Entries provided:
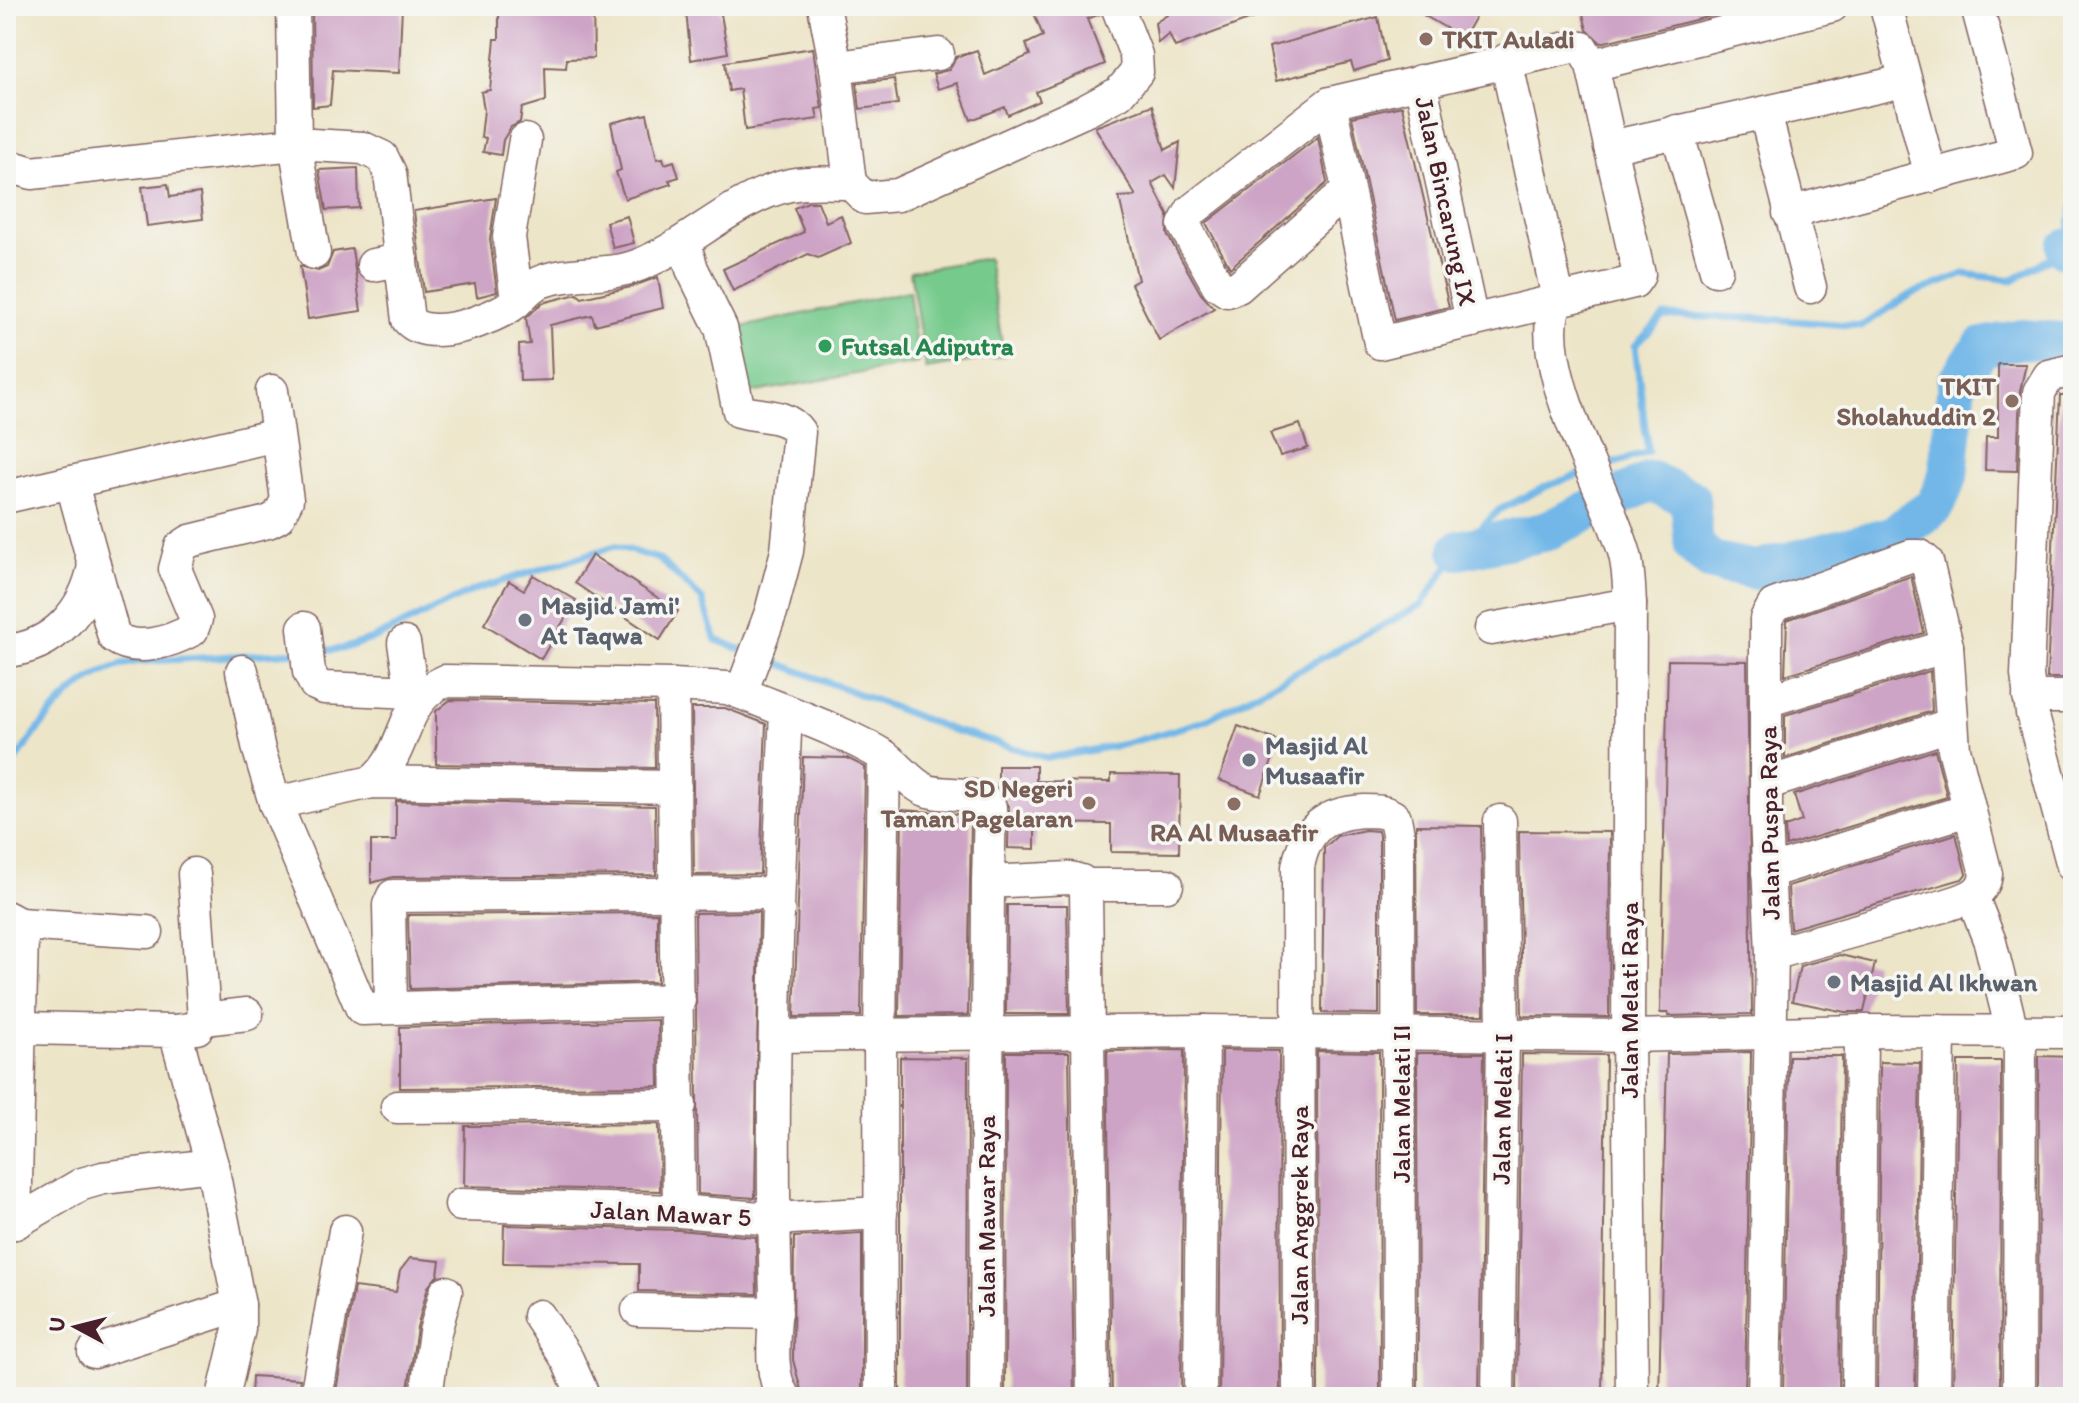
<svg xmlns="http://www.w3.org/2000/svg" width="2079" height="1403" viewBox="0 0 2079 1403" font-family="Itim,sans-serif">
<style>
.green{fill:#76ca8c;stroke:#60745c;stroke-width:2}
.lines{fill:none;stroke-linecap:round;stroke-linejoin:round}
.stream{stroke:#72b7e8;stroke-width:7}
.river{stroke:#72b7e8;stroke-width:40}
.building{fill:#cea4c6}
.minor-casing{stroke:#836462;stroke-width:35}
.minor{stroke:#fff;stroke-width:32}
.education-dot{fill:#8d6e63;stroke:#f6f6f2;stroke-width:3}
.leisure-dot{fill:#2e9e5b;stroke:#f6f6f2;stroke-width:3}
.worship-dot{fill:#6b7280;stroke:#f6f6f2;stroke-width:3}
.labels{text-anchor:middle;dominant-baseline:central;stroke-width:7;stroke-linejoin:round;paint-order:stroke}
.education-label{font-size:26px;font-weight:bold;fill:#785e54;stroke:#f6f6f2;text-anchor:end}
.street-label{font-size:26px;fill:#4a1f2b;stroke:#f6f6f2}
.leisure-label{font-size:26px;font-weight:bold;fill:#27864d;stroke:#f6f6f2;text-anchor:start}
.worship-label{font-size:26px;font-weight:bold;fill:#5b616d;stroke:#f6f6f2;text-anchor:start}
</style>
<rect width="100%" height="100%" fill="#f6f6f2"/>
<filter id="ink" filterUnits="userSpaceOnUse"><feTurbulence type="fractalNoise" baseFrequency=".0125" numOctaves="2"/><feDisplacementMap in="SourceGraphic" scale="16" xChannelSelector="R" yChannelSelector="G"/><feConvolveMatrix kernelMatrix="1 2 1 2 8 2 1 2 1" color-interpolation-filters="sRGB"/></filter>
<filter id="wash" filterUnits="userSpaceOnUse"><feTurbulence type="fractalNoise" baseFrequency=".006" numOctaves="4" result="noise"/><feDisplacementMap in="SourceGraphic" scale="32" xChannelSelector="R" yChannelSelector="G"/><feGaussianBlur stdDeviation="1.8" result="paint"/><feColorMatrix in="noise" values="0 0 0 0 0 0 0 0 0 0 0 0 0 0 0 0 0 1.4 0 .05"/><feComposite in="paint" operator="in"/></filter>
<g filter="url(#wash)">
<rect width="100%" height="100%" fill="#ede5c8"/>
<g class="green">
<polygon points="988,258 1004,356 926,369 910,271"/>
<polygon points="909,291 918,363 739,395 732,329"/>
</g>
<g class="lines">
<g class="stream">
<polyline points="1600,468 1648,452 1635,346 1664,316 1756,318 1861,326 1912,294 1964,274 2013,280 2066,249 2073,207"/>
<polyline points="315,651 342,649 375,638 474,590 615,546 659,559 702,599 716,640 746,651"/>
<polyline points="762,657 952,730 1048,758 1125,744 1204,721 1421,605 1459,550 1499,510 1549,485 1584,473"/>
<path d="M 6,772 C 45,723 68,677 133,662 L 299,652"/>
</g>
<g class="river">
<polyline points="2066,249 2073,252"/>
<polyline points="1459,550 1544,532 1651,481 1690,499 1694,546 1711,561 1756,570 1892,536 1935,506 1948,476 1957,381 1982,347 2022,339 2073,343"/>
</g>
</g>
<g id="blocks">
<g class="building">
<polygon points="312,6 402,6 399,73 333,70 330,105 313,107"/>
<polygon points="499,6 593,6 594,58 567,59 566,68 545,67 546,101 522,108 520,122 511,127 503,140 501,155 483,152 486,138 481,137 484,110 481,92 490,90 495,39 499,39"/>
<polygon points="1053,6 1098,6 1100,14 1087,19 1105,64 1036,92 1040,101 1008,115 1005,107 971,120 957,83 938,89 933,74 949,70 956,57 977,50 985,75 1030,55 1026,44 1043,36 1034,13"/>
<polygon points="1181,6 1281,6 1281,8 1175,47 1169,34 1158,43 1155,23"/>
<polygon points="1408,6 1481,6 1463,38"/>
<polygon points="1581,6 1752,6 1601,43 1587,30"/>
<polygon points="720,9 728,53 691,60 686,11"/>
<polygon points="1378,17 1387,61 1354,71 1351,62 1276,81 1269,47"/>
<polygon points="813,48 822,108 816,109 818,119 745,130 740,89 729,91 725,62"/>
<polygon points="894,79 898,104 860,109 857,83"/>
<polygon points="1152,105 1165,150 1180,142 1175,188 1166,175 1152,183 1168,215 1167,234 1201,294 1214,308 1159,340 1131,284 1138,280 1119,197 1136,196 1095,127"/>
<polygon points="1402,106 1449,307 1395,320 1352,117"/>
<polygon points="647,114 657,159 663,158 665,164 674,161 679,177 669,180 671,184 625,199 616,172 621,170 611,123"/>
<polygon points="1318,137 1327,183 1230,268 1206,223"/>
<polygon points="358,168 359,208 326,210 319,170"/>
<polygon points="168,184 170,197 200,193 203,219 147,226 142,187"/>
<polygon points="496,198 490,239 497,292 477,297 475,284 424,292 414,211"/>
<polygon points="808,202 818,202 826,222 841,215 851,243 818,258 808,254 733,291 723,269 804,232 794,208"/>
<polygon points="627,216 634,243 613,248 606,222"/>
<polygon points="352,249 361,311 308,319 300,266 318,271 327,267 333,252"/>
<polygon points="658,277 663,308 595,325 592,315 550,325 552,380 520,381 519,345 530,344 526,318 542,303 577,294 582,298 631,287"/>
<polygon points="1998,364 2026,364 2020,391 2017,471 1985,470 1986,437 1998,437"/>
<polygon points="2060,395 2073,395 2073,678 2047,678"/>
<polygon points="1300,424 1308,448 1280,456 1270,433"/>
<polygon points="592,555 678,611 660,640 575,583"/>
<polygon points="533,575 576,600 541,659 484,624 509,581 524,590"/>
<polygon points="1911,576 1924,633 1785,675 1787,620"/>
<polygon points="1668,660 1747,661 1752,1014 1668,1016 1668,1013 1660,1013"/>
<polygon points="1930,671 1932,711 1785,758 1785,715"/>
<polygon points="450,700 654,704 655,768 436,764 436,711"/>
<polygon points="692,708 725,708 766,724 760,874 694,875"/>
<polygon points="1238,726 1279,741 1260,795 1219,780"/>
<polygon points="1935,750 1947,797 1786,846 1785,827 1802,821 1794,795"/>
<polygon points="803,757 847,758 865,767 861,1016 794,1017"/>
<polygon points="998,766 1036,766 1036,781 1111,782 1111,774 1180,775 1179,853 1111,852 1111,824 1035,823 1035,849 1008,848 1009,808 998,788"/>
<polygon points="396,801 655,806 656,875 393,877 371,883 371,841 396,841"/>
<polygon points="902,810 971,815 968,1015 899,1016"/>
<polygon points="1416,825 1481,826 1484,1015 1417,1015"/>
<polygon points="1365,830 1378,831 1379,836 1379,1014 1322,1013 1324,848 1337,836"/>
<polygon points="1519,831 1610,832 1609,1017 1522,1016"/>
<polygon points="1956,834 1966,874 1962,879 1790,929 1788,886"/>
<polygon points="1007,905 1067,905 1069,1014 1006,1014"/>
<polygon points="759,912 755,1198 698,1194 695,913"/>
<polygon points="657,913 657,982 410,989 408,915"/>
<polygon points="1840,955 1875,963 1864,1012 1845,1012 1792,1001 1800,966"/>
<polygon points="658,1020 659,1086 400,1088 400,1027"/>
<polygon points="1184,1050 1181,1397 1112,1397 1107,1051"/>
<polygon points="1222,1050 1279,1051 1280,1397 1219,1396"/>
<polygon points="1317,1051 1379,1052 1380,1397 1318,1397"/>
<polygon points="1006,1052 1069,1052 1074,1397 1005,1397"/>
<polygon points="1751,1052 1745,1397 1659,1397 1667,1054"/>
<polygon points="1417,1053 1484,1053 1479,1397 1418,1397"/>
<polygon points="1522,1054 1606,1055 1602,1397 1517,1397"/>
<polygon points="1789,1056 1842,1056 1839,1397 1783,1397"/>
<polygon points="2039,1056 2073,1057 2073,1397 2038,1397"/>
<polygon points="900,1057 968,1058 967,1397 900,1397"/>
<polygon points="1958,1061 2001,1061 2000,1397 1953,1397"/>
<polygon points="1880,1062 1920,1063 1915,1397 1877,1397"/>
<polygon points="659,1124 660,1191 464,1186 465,1126"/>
<polygon points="504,1225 678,1230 756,1237 757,1294 639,1291 639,1264 503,1263"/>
<polygon points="862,1233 862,1397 803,1397 793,1360 794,1237"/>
<polygon points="410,1258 440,1261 438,1275 428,1287 417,1327 407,1397 335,1397 354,1287 396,1292 400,1271"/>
<polygon points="252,1376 300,1379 297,1397 251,1397"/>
</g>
</g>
</g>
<g filter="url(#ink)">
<use href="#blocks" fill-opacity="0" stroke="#836462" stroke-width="2"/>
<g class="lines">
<defs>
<g id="minor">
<polyline points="293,6 295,144 314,253"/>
<polyline points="824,6 836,67 850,183"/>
<polyline points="1886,6 1931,176"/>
<polyline points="1506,60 1558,298"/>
<polyline points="1592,65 1832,6"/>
<polyline points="836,67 938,54"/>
<polyline points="1420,81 1472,321"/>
<polyline points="1330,103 1380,343 1634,282 1639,275 1592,65 1582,48 1572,47 1330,103 1191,211 1184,225 1218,285 1227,291 1238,287 1348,190"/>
<polyline points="1765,113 1810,287"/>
<polyline points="1677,131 1716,270"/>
<polyline points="1610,147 1904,81"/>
<path d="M 6,165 L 32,173 L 295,144 L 363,148 L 382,157 L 390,173 L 408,320 C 430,344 493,319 515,303 C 525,294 530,285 543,281 C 573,270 609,277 639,265 C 692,244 733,198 790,185 C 810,181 830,183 850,183 L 865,198 L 898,195 L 1087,110 L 1119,93 L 1137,72 L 1136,55 L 1117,6"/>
<polyline points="1789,213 2016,153 1977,6"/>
<path d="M 684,242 L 692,269 L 721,328 L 739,411 C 759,417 786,413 799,432 L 787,551 L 771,612 L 741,693"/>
<polyline points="373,265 401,260"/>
<path d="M 1558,298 C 1527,359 1609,494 1625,555 C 1629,571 1629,588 1630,604 L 1628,1036 L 1632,1397"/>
<polyline points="517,301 509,237 525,140"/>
<polyline points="2073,370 2049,376 2039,392 2027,675 2032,713 2073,866"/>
<path d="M 72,484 L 114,637 C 136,653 170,642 192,630 L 196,619 L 175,569 L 181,547 L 190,541 L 268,522 L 278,517 L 287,500 L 272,391"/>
<polyline points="6,497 277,435"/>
<polyline points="304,628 309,672 315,684 324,688 414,692"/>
<polyline points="1491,629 1630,604"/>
<polyline points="404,643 414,703"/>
<path d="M 6,651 C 54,647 85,611 94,566"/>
<polyline points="242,671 259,750 275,803 362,1009 679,1000"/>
<polyline points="673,685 679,1211"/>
<polyline points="2029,697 2073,697"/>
<polyline points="1766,701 1947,646"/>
<path d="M 372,782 C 410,751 398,701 445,681 L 673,685 L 727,688 L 741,693 C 785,711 845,732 884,756 C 899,766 911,785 928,791 C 946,797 981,789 990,807 L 988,882 L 1070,878 L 1081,881 L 1086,892 L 1093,1397"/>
<polyline points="1768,783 1950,725"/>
<polyline points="275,803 372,782 675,787"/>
<polyline points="1768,872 1968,810"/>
<polyline points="1085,885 1167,885"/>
<polyline points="1972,896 1990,942 2012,1031"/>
<polyline points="6,917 19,924 22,935 15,1223"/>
<polyline points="19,924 147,932"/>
<polyline points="391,1007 389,905 393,896 777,893"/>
<polyline points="204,1019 247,1014"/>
<polyline points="21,1028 175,1031 212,1165 239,1305 239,1329 223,1397"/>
<polyline points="175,1031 197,1028 204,1019 194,874"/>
<polyline points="775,1036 1203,1031 1628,1036 1861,1031 2073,1032"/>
<polyline points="397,1107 680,1105"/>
<polyline points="461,1205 679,1211 773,1219 881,1213"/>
<polyline points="6,1219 15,1223 82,1184 103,1178 212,1165"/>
<polyline points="638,1310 776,1313"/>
<polyline points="539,1316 567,1359 584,1397"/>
<polyline points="94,1352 239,1305"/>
<polyline points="316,1397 345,1231"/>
<polyline points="426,1397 435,1332 446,1292"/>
<path d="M 784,1397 C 766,1371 776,1327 776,1296 C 770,1101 777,906 786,711"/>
<polyline points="881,1397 880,1036 884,756"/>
<polyline points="986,1397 988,882"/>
<polyline points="1200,1397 1203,1031"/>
<path d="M 1299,1397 L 1298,867 C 1305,828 1326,813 1364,811 C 1376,811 1386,811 1395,818 L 1398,834 L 1399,1397"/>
<polyline points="1498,1397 1503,1034 1500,821"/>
<path d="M 1764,1397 L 1772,954 L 1766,818 L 1766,619 L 1774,605 L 1910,556 L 1920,556 L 1927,562 L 1947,646 L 1954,749 L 1986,874 C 1984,895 1965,899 1947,905 L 1772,954"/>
<polyline points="1858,1397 1861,1031"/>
<polyline points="1934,1397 1939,1031"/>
<polyline points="2019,1397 2020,1031"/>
</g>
</defs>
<use href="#minor" class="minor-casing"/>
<use href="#minor" class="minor"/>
</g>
</g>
<g class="education-dot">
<circle cx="1426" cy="39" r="8"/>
<circle cx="2012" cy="401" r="8"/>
<circle cx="1089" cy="803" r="8"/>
<circle cx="1234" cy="804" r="8"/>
</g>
<circle class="leisure-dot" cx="825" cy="346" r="8"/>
<g class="worship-dot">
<circle cx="525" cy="620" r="8"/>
<circle cx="1249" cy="760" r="8"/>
<circle cx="1834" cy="982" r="8"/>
</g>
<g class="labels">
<g class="education-label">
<text x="1442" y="39" text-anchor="start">TKIT Auladi</text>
<text x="1996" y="386">TKIT<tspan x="1996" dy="30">Sholahuddin 2</tspan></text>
<text x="1073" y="788">SD Negeri<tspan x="1073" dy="30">Taman Pagelaran</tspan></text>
<text x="1234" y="832" text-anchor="middle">RA Al Musaafir</text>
</g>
<g class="street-label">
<text transform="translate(1446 201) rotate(78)">Jalan Bincarung IX</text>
<text transform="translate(1769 823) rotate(-91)">Jalan Puspa Raya</text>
<text transform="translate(1629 1000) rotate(-90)">Jalan Melati Raya</text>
<text transform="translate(1401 1104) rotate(-90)">Jalan Melati II</text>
<text transform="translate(1502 1109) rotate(-89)">Jalan Melati I</text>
<text transform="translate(671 1213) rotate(3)">Jalan Mawar 5</text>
<text transform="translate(1299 1215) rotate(-90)">Jalan Anggrek Raya</text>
<text transform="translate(986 1216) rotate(-90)">Jalan Mawar Raya</text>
</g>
<g class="leisure-label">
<text x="841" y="346">Futsal Adiputra</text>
</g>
<g class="worship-label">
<text x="541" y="605">Masjid Jami'<tspan x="541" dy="30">At Taqwa</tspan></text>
<text x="1265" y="745">Masjid Al<tspan x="1265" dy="30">Musaafir</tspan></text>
<text x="1850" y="982">Masjid Al Ikhwan</text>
</g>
</g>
<rect width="2079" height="1403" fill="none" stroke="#f6f6f2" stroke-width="32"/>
<g transform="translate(76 1327) rotate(277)" stroke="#f6f6f2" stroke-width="6" paint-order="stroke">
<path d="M0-6L14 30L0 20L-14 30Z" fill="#4a1f2b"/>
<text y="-12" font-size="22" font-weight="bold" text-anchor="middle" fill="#4a1f2b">U</text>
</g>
</svg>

Action item: Take each line of the material that contains the word "SourceGraphic" and list it.

Answer space:
<filter id="ink" filterUnits="userSpaceOnUse"><feTurbulence type="fractalNoise" baseFrequency=".0125" numOctaves="2"/><feDisplacementMap in="SourceGraphic" scale="16" xChannelSelector="R" yChannelSelector="G"/><feConvolveMatrix kernelMatrix="1 2 1 2 8 2 1 2 1" color-interpolation-filters="sRGB"/></filter>
<filter id="wash" filterUnits="userSpaceOnUse"><feTurbulence type="fractalNoise" baseFrequency=".006" numOctaves="4" result="noise"/><feDisplacementMap in="SourceGraphic" scale="32" xChannelSelector="R" yChannelSelector="G"/><feGaussianBlur stdDeviation="1.8" result="paint"/><feColorMatrix in="noise" values="0 0 0 0 0 0 0 0 0 0 0 0 0 0 0 0 0 1.4 0 .05"/><feComposite in="paint" operator="in"/></filter>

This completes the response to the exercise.